Do we buy this? Would a President Romney actually push for sensible immigration policy changes? Unfortunately, evidence to the contrary of the claims of Craig Romney, Carlos Gutierrez, and John McCain continues to pile up.
The latest is the role that anti-immigrant legal architect Kris Kobach, the Kansas Secretary of State, continues to have in Romney’s Republican Party. As CNN’s Peter Hamby tweeted today, Kobach “is one of the delegates helping write the Republican Party platform” for their upcoming convention in Tampa. Kobach is the former senior counsel for anti-immigrant organization FAIR’s legal arm, a longstanding and continued advisor to Romney on immigration policy, and the architect of the Arizona and Alabama approach to immigration. While courts continue to rebuff Kobach’s objective—to have states wrest control of immigration policy from the federal government in the most costly, inhumane, and draconian manner possible—the Republican Party seems untroubled by the continued prominence of Kobach and other anti-immigrant leaders. In fact, notorious Sheriff Joe Arpaio of Maricopa County, AZ, fresh from a civil rights trial where his anti-Latino bona fides were aired for the world to see, will also be speaking in Tampa to Western state Republican delegates at an event associated with the Arizona Republican Party (we’ll let the obvious joke pass about the fact that Arpaio’s appearance is at Tampa’s Lowrey Park Zoo).

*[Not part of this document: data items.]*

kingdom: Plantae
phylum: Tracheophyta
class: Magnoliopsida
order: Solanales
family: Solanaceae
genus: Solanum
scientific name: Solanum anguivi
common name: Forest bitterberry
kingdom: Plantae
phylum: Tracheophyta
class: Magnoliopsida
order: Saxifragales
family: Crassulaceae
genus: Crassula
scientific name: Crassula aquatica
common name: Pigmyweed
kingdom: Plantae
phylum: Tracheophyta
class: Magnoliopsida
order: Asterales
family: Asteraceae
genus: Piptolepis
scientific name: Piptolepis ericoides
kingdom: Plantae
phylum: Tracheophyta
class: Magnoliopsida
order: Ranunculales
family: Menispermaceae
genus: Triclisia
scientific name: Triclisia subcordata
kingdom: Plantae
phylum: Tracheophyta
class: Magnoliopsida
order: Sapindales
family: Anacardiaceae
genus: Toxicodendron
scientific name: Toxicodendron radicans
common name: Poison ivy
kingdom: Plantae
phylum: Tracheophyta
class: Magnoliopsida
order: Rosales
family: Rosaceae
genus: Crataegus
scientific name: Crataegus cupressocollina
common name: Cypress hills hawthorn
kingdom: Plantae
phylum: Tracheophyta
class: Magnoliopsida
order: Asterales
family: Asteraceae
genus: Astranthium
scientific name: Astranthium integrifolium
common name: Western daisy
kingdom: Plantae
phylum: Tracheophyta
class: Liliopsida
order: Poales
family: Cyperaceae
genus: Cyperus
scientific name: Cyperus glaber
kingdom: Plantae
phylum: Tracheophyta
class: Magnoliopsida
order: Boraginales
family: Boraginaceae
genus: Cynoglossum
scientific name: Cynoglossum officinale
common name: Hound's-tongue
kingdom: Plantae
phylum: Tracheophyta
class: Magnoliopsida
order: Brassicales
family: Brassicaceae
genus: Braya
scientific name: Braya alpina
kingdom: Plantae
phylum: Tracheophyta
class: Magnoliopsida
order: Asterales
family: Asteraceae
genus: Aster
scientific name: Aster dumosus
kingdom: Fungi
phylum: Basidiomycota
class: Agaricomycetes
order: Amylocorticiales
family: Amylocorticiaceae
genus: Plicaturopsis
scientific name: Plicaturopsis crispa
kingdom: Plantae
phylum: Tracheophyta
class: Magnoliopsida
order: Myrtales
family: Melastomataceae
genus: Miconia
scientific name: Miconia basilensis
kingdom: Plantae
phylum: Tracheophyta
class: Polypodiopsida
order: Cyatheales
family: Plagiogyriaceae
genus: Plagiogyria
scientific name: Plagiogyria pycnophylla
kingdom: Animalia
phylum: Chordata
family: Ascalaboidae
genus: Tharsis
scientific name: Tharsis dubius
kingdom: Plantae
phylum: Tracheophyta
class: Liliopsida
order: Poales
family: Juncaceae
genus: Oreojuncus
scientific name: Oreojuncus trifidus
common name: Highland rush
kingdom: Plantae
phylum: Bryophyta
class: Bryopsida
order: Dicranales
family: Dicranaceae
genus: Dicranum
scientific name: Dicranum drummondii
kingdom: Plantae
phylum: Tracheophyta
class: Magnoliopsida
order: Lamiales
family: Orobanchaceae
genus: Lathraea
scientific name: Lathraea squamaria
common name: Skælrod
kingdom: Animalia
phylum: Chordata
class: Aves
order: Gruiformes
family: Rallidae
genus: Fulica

Meanwhile, while Romney has largely refused to discuss immigration during the general election, he also has failed to distance himself from the hardline immigration stances that he adopted in the primary season. Romney has pledged to veto the DREAM Act, called Arizona’s approach to immigration a ‘model’ for the nation, and articulated the notion of “self-deportation” as his vision for the nation’s immigration policy.
According to Frank Sharry, Executive Director at America’s Voice:
Despite the magical thinking of Romney surrogates, let there be no mistake where Mitt Romney’s Republican Party stands on immigration. They continue to provide Kris Kobach not just a seat at the table, but an ear to the nominee. Meanwhile, Sheriff Arpaio, this generation’s Bull Connor, is courted and featured as a hero. Perhaps the Romney surrogates claiming that as President, Romney would push for sensible reform, know something the rest of the world does not. But the continued embrace of Kris Kobach and Joe Arpaio and the refusal of Romney to take out his Etch-a-Sketch to soften his hard-line primary stances should make it clear what’s in store in the case of a Romney presidency.